I've never operated a Ford, I'm assuming it would quite a bit more nimble?


----------



## JD3430 (Jan 1, 2012)

Go for it. You'll be more productive and enjoy an otherwise difficult, demanding occupation. Safer and more healthy, too not breathing in all the dust, spores, etc.


----------



## swmnhay (Jun 13, 2008)

Beav said:


> unless your in Alaska I would take the AC but you are in Canada so AC may not be as big of a deal.  less hours of unknown use or more hours of known abuse. It is a good problem to have


Last I heard Mn is in the USA,lol  .But sometimes it does feel like Canada.

The OP is from Watertown,Mn

But during hay season it can get hot and muggy


----------



## deadmoose (Oct 30, 2011)

Air sounds appealing.


----------



## glasswrongsize (Sep 15, 2015)

deadmoose said:


> Air sounds appealing.


^^^^^ and there you have it ---- from yet another Canadian!!!!!   

(sorry, I couldn't help myself) 

73, Mark


----------



## Bruce Hopf (Jun 29, 2016)

You already know, what you have, with your White. You said, the rear end, has been gone through. If it was me, I'd stick it out, with the White. Who knows, what yiu might be going through, with the Ford. Yes, I agree, the A/C, would be nice. I have a 2-70 White, a d without the blower, it would be Unbareable, in the Cab, I have it going Full Blast, with the Windows, and Doors shut, while I'm working with the tractor.


----------



## Hokelund Farm (Feb 4, 2014)

As long as I can prop the door open while im cutting or raking it's not too bad without A/C. I just spent the afternoon in a 1086 and the A/C isn't working, that was miserable. Not because of the hear but the dust. I was absolutely covered along with everything in the cab. I finally shut the back window and roasted.

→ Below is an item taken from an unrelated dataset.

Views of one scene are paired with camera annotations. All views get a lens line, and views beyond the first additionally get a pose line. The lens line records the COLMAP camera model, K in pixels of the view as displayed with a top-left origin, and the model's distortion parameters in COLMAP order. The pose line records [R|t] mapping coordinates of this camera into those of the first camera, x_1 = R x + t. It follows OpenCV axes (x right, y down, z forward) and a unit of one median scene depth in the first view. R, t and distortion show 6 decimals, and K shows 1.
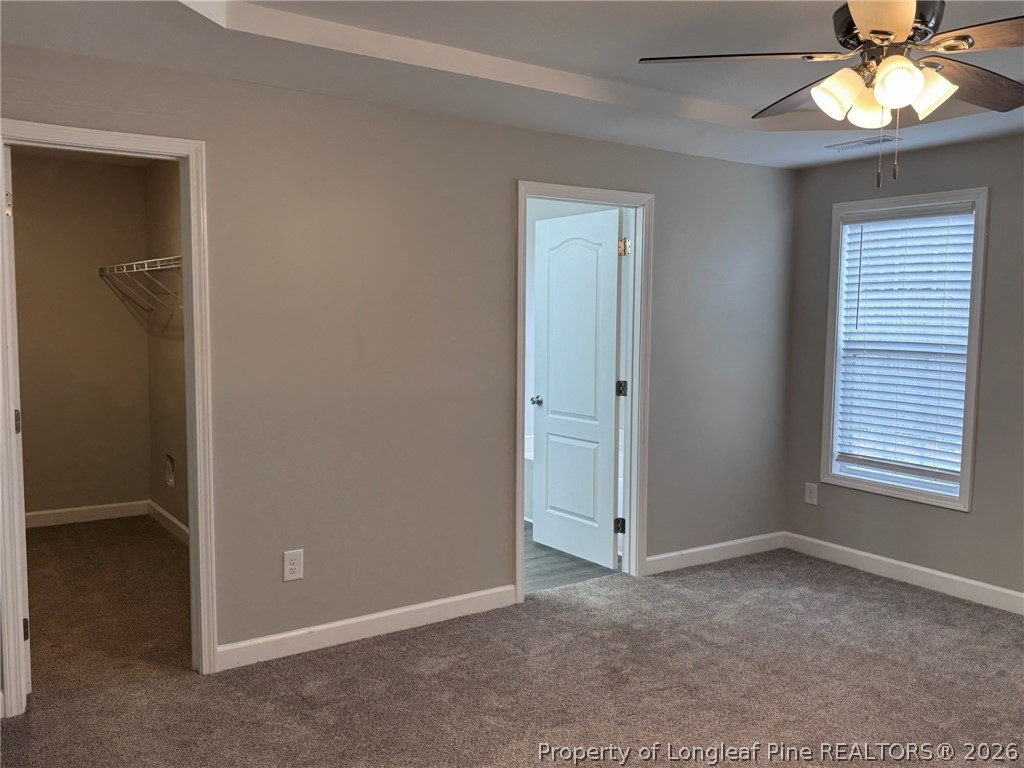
lens RADIAL K [[850.3, 0, 513.0], [0, 850.3, 389.7], [0, 0, 1]] dist [0.157791, -0.286998]
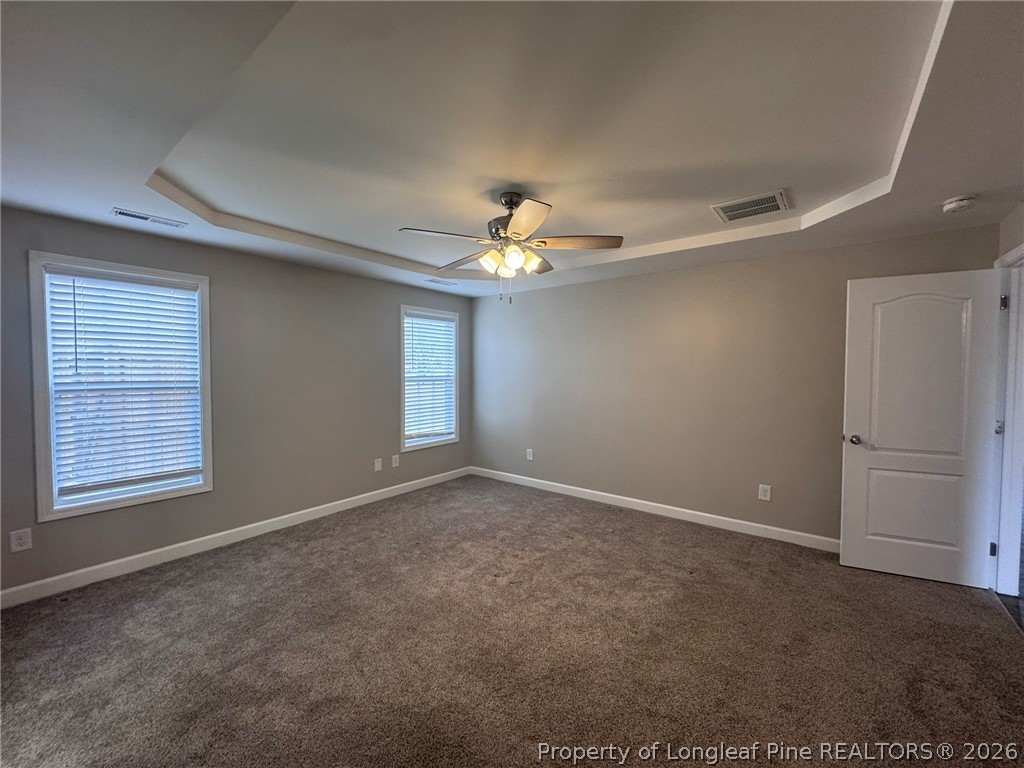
lens RADIAL K [[409.0, 0, 513.1], [0, 409.0, 383.8], [0, 0, 1]] dist [-0.001696, -0.000395]
pose [[-0.318470, -0.042013, 0.947002, -0.308920], [0.076158, 0.994654, 0.069738, -0.054026], [-0.944869, 0.094331, -0.313568, 0.705553]]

If I get a good offer I'd probably take it assuming the ford is as nice as it looks. But I'm fine keeping the white as well. Something a little more nimble would be nice as well since I do odd fields and have small equipment.


----------



## deadmoose (Oct 30, 2011)

Even better. 2 is better than 1


----------



## Hokelund Farm (Feb 4, 2014)

deadmoose said:


> Even better. 2 is better than 1


Thought about that as well, but can't afford it. And I need to keep reminding myself not to get into the equipment/hay business. I want to keep my focus on livestock and have the minimum amount of good working depreciating iron.


----------



## Beav (Feb 14, 2016)

I was looking at the wrong post but Mn and Canada have the same two seasons winter and the 4th of July


----------



## kyfarmboy (Feb 11, 2014)

I've got a 6600 ford it's been a great tractor although it is open station a/c sure would be nice. I may be a bit biased though we are all blue here with the exception of my grandpa's john deere.


----------



## luke strawwalker (Jul 31, 2014)

kyfarmboy said:


> I've got a 6600 ford it's been a great tractor although it is open station a/c sure would be nice. I may be a bit biased though we are all blue here with the exception of my grandpa's john deere.

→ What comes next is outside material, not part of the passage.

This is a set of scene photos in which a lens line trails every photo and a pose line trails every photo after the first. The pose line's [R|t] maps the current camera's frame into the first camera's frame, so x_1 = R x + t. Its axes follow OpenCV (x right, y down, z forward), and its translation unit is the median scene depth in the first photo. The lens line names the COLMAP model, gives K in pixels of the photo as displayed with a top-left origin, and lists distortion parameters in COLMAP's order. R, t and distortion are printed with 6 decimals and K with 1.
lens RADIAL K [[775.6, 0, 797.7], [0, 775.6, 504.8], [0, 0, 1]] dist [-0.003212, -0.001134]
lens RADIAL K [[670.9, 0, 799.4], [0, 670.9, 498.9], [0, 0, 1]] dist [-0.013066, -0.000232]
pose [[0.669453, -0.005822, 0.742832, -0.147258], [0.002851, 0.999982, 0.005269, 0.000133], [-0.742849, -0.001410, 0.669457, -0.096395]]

I farmed a lot of years with a 6600 and a 5200 row crop tractor. Running two 5610S's now.

Later! OL J R


----------



## mark-east-tn (Aug 28, 2016)

I farm with Allis's and fords, neighbors have a 6610 ser. 2 and I absolutely love that tractor heat and air and plenty of power to do what ever you want to do . Not real bad on fuel and we put about 250-300 rolls of hay in barn with it every year easy to see out of and very dependable even with 45xx hours , It has a ford loader that's real strong and balanced out good for that size tractor .


----------